▶ **THE TASK**
Print the listing below word for word, leaving out the pictures.
Segment Open
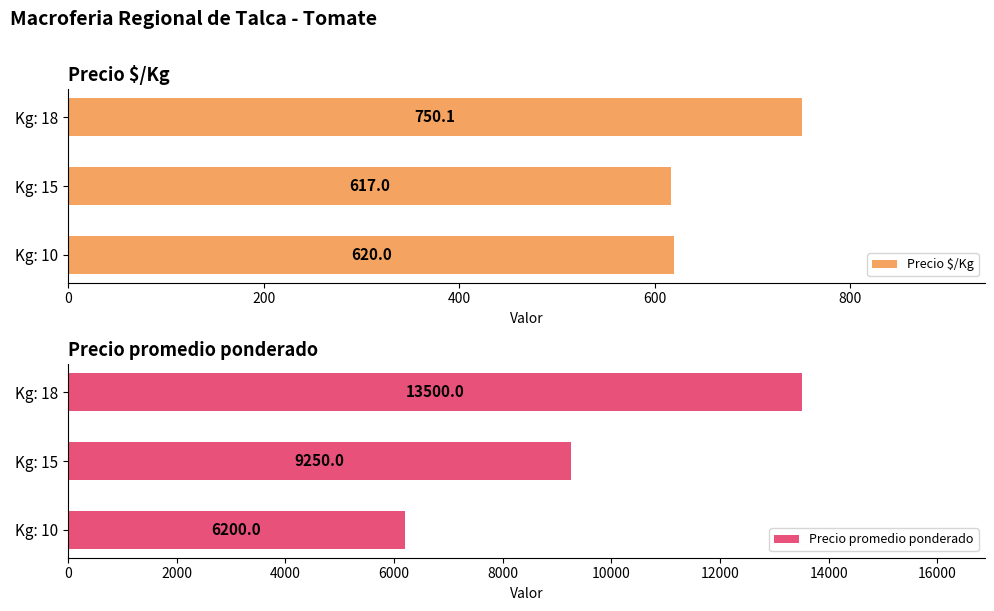

Which series has the largest total across all categories?

Precio promedio ponderado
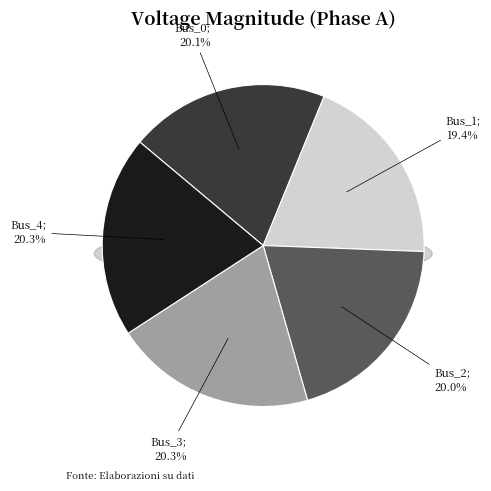

To the nearest percent, what portion does Bus_0 represent?

20%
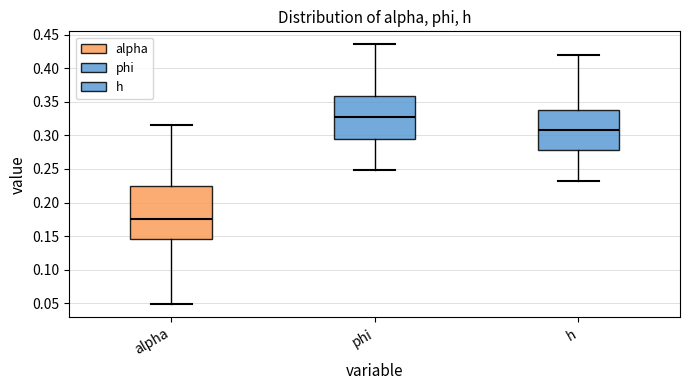

Comparing the boxes themselves (not the whiskers), which one is the tallest?

alpha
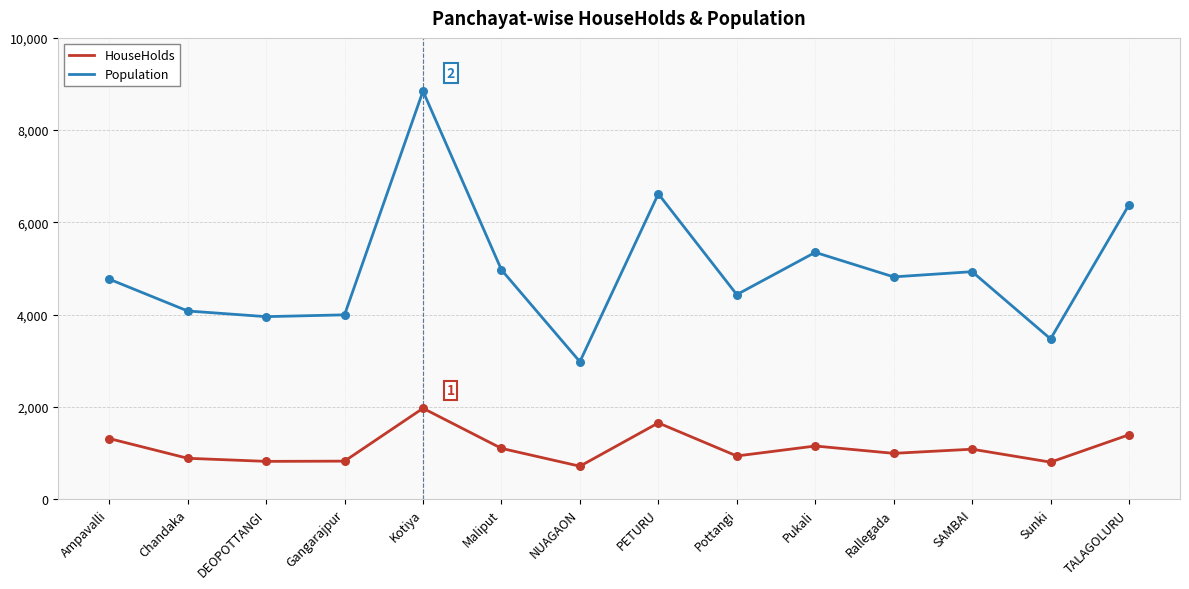

Which series changed the most between Pottangi and TALAGOLURU?

Population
Segment Closed
▶ **RESPONSE FOR THIS EXERCISE**
Which series has the largest total across all categories?

Precio promedio ponderado

To the nearest percent, what portion does Bus_0 represent?

20%

Comparing the boxes themselves (not the whiskers), which one is the tallest?

alpha

Which series changed the most between Pottangi and TALAGOLURU?

Population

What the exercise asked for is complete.